Dard Hunter's Paper Mill, New York State

Dard Hunter's Paper Mill, New York State



Dard Hunter’s Paper Mill, Gomez House, New York State

Inscribed with title on a label on the reverse Coloured chalks and pencil on brown paper, unframed, in mount only

17.5 by 15.5 cm., 7 by 6 in. (mount size 34 by 31 cm., 13 ½ by 12 ¼ in.)

Alexander Ballard, and thence by descent.

Born at Ringwood, Hampshire, of Quaker parents, his father being a milling engineer, Armfield studied at the Birmingham School of Art under Arthur Gaskin and Joseph Southall who taught him the tempera technique he was to practice for the rest of his life. In September 1902, after visiting Italy at the suggestion of Gaskin, he went to Paris, enrolling at the Academie de la Grande Chaumiere and sharing a studio with three other students – Norman Wilkinson (also from Birmingham), Keith Henderson and the sculptor Gaston Lachaise.
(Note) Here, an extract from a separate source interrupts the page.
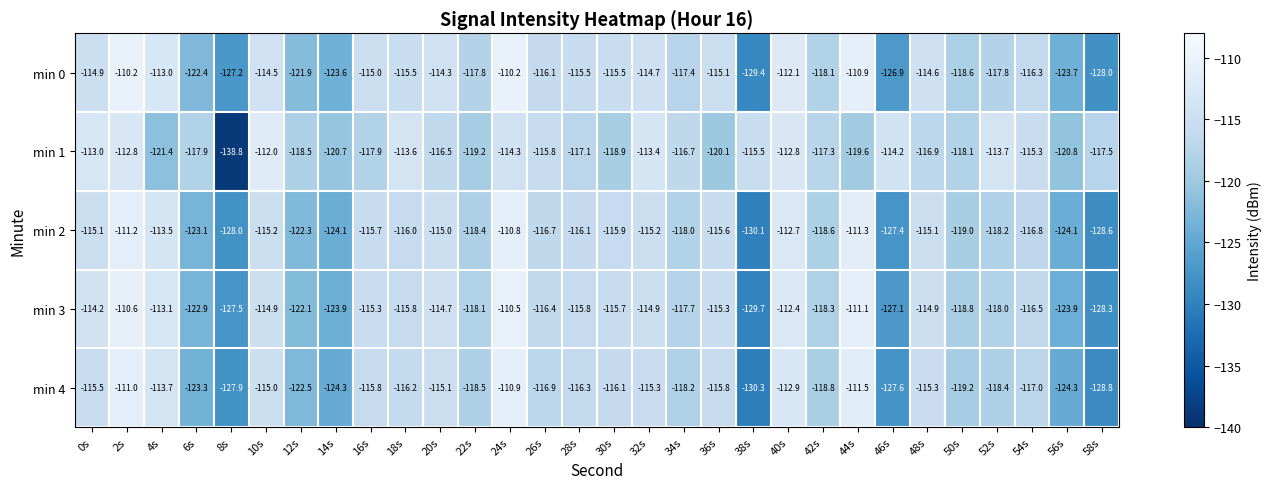

What is the maximum value shown in the chart?

-110.2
Returning to London the following year, he embarked on the series of one-man exhibitions that were henceforth to mark his career, showing first at Robert Ross’s Carfax Gallery (1908, 1912) and subsequently at the Leicester Galleries and elsewhere, as well as contributing regularly to the RA, NEAC and RWS. In 1909 he married the writing Constance Smedley, with whom he was to work closely until her death in 1941. In 1915 they left for an intensely active and successful seven-year spell in America.
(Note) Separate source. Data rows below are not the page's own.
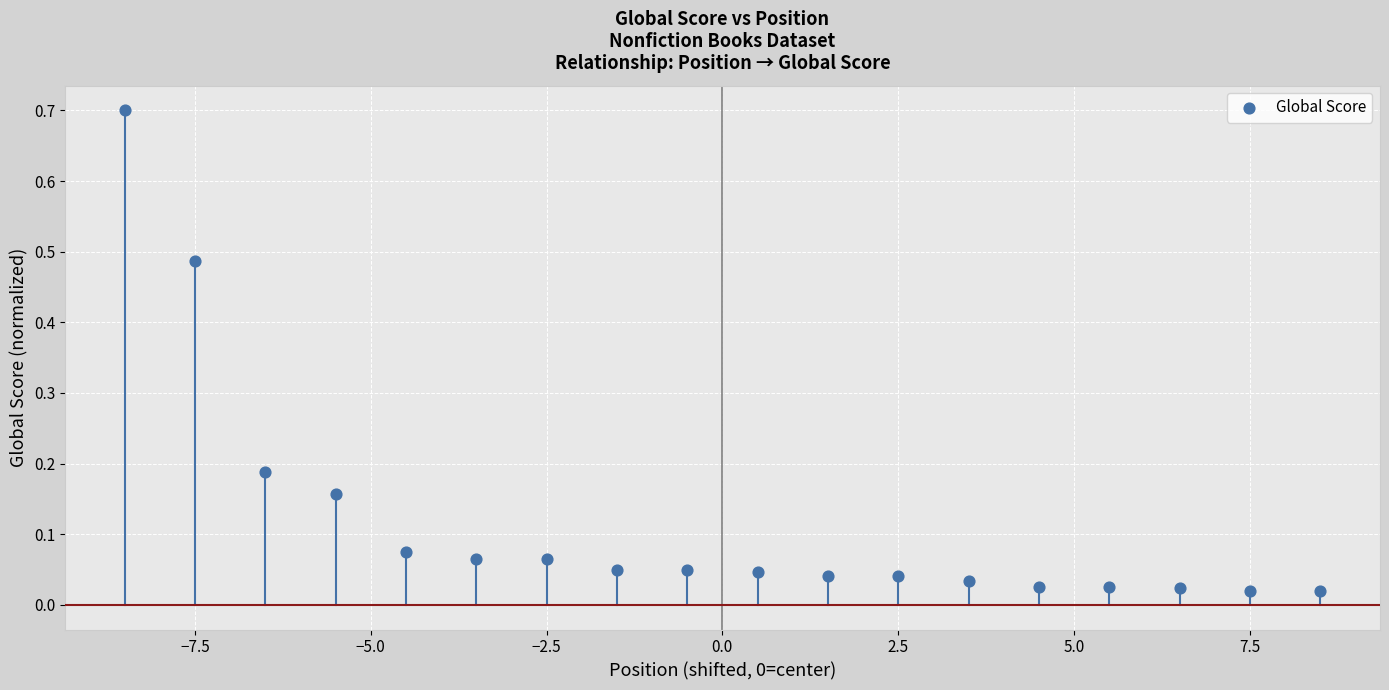

What is the range of X values (max minus min)?

17.0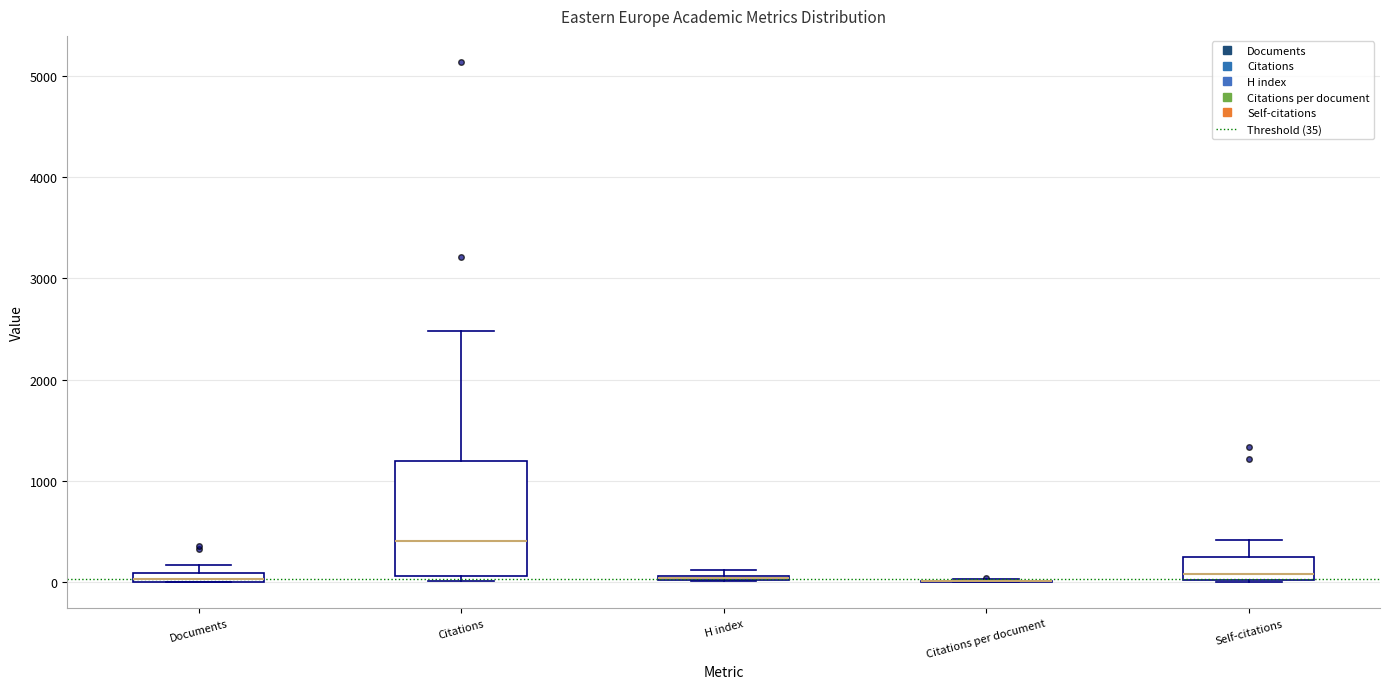

Comparing the boxes themselves (not the whiskers), which one is the tallest?

Citations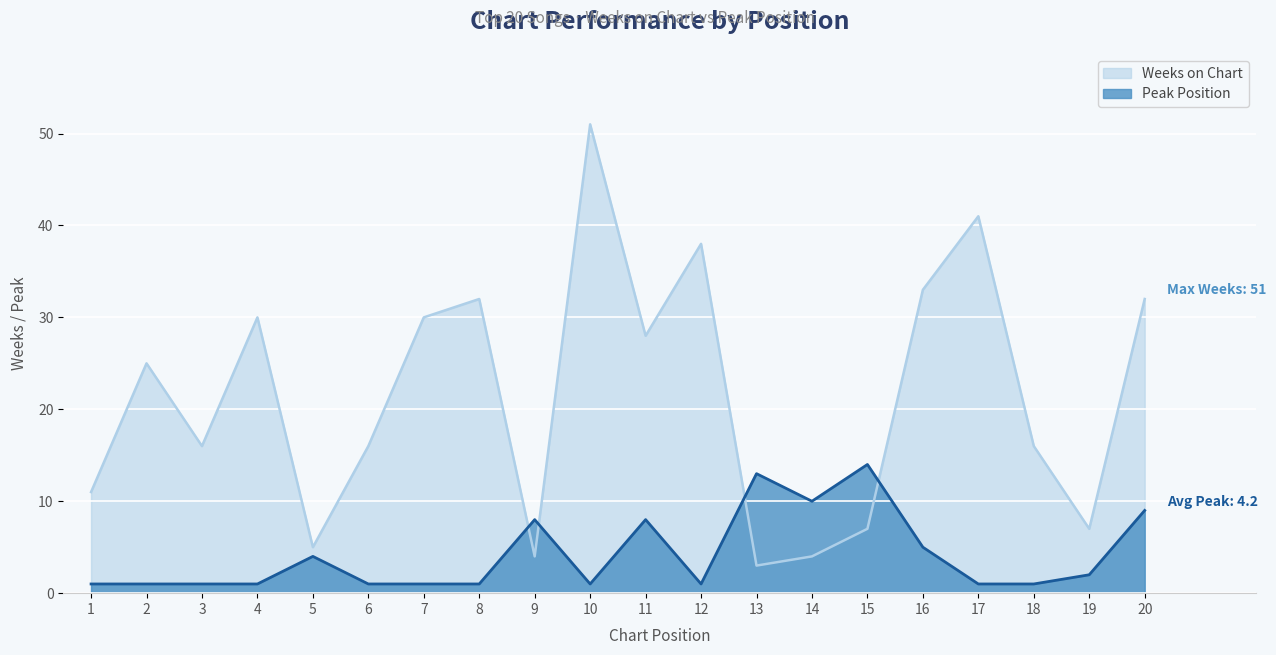

How many lines are shown in the chart?

2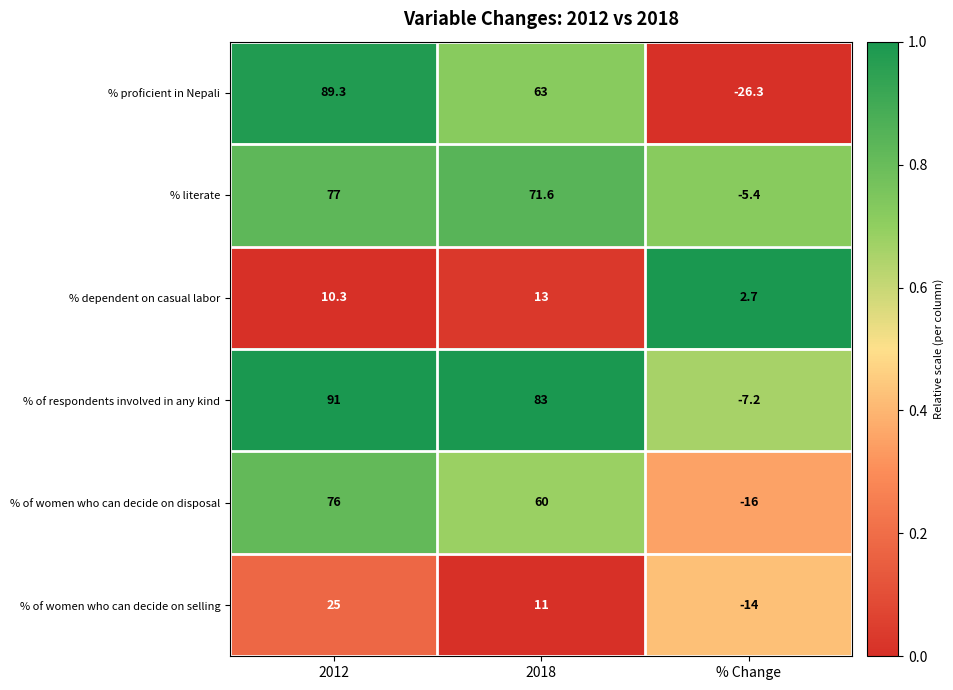

How many negative values does the % literate series have?

1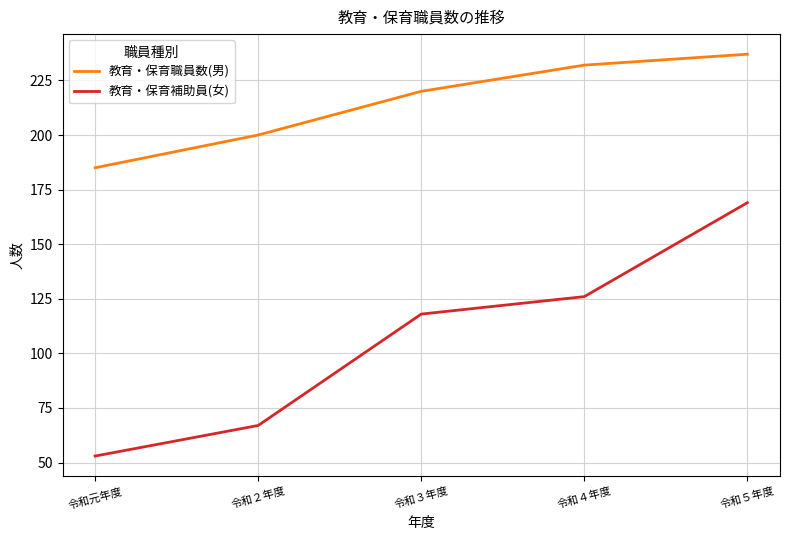

Which series has the widest spread of values?

教育・保育補助員(女)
Armfield was not only a painter but a prolific illustrator and versatile decorative artist, while being deeply involved in theatre, music, teaching and journalism and writing some twenty books, including poetry, accounts of his foreign travels and such textbooks as the much-acclaimed Manual of Tempera Painting (1930). He was also a tireless researcher in occult religions and passionately interested in the formal and philosophical basis of art.
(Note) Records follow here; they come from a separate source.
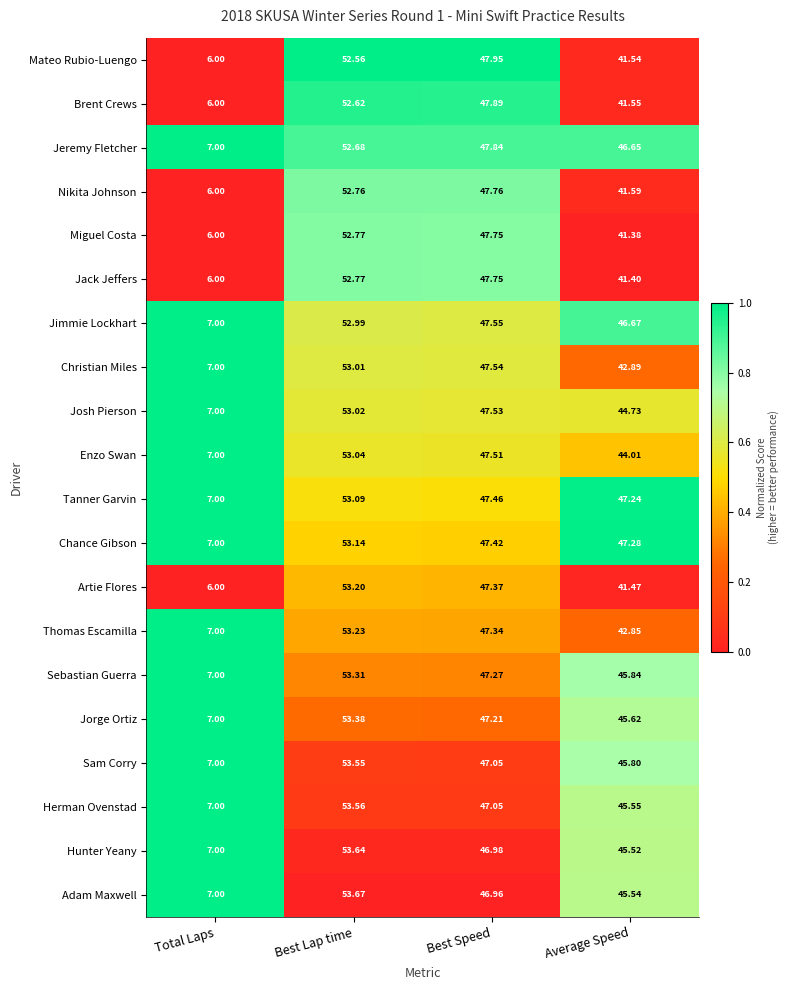

At which label does Jack Jeffers first exceed 47?

Best Lap time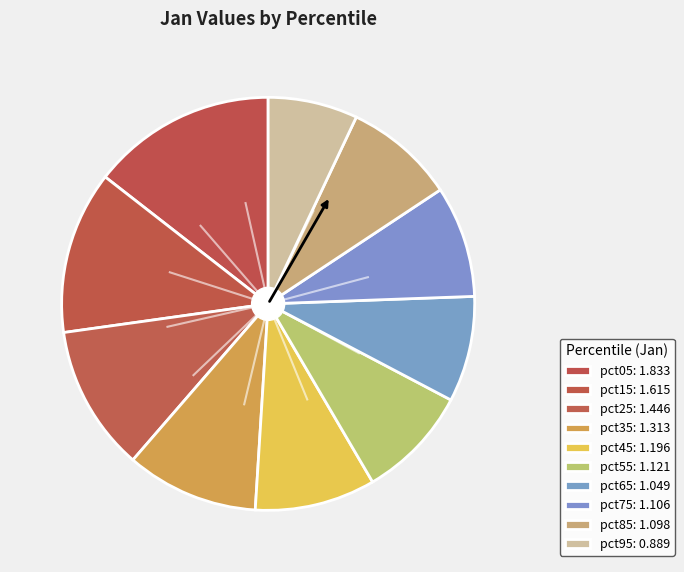

Which has a higher value, pct35 or pct85?

pct35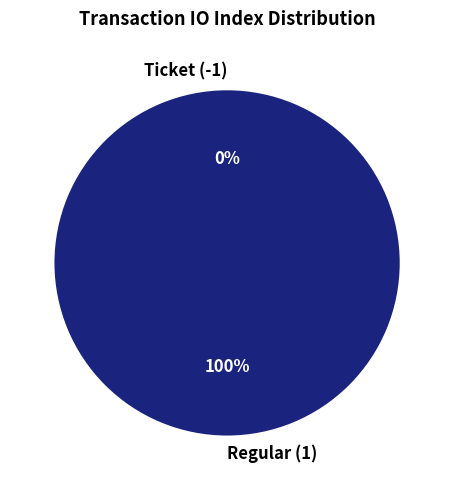

Which category has the smallest portion of the pie?

Ticket (-1)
He is represented in the collection of the British Museum and many provincial and overseas galleries.

William Joseph “Dard” Hunter (1883-1966) was an American authority on printing, paper and papermaking. Born in Ohio, he spent some time studying and working in Europe before returning to the United States in 1912 and buying Gomez Mill House, near Marlboro, New York. Here he built a small papermill with a wooden water wheel and experimented in the production of handmade paper. In 1939 he opened the Dard Hunter Paper Museum at the Massachusetts Institute of Technology. He wrote, printed and bound Old Papermaking and Papermaking by Hand in America (1950). He was also a great champion of other types of arts and crafts, experimenting with pottery, jewellery, stained glass and furniture.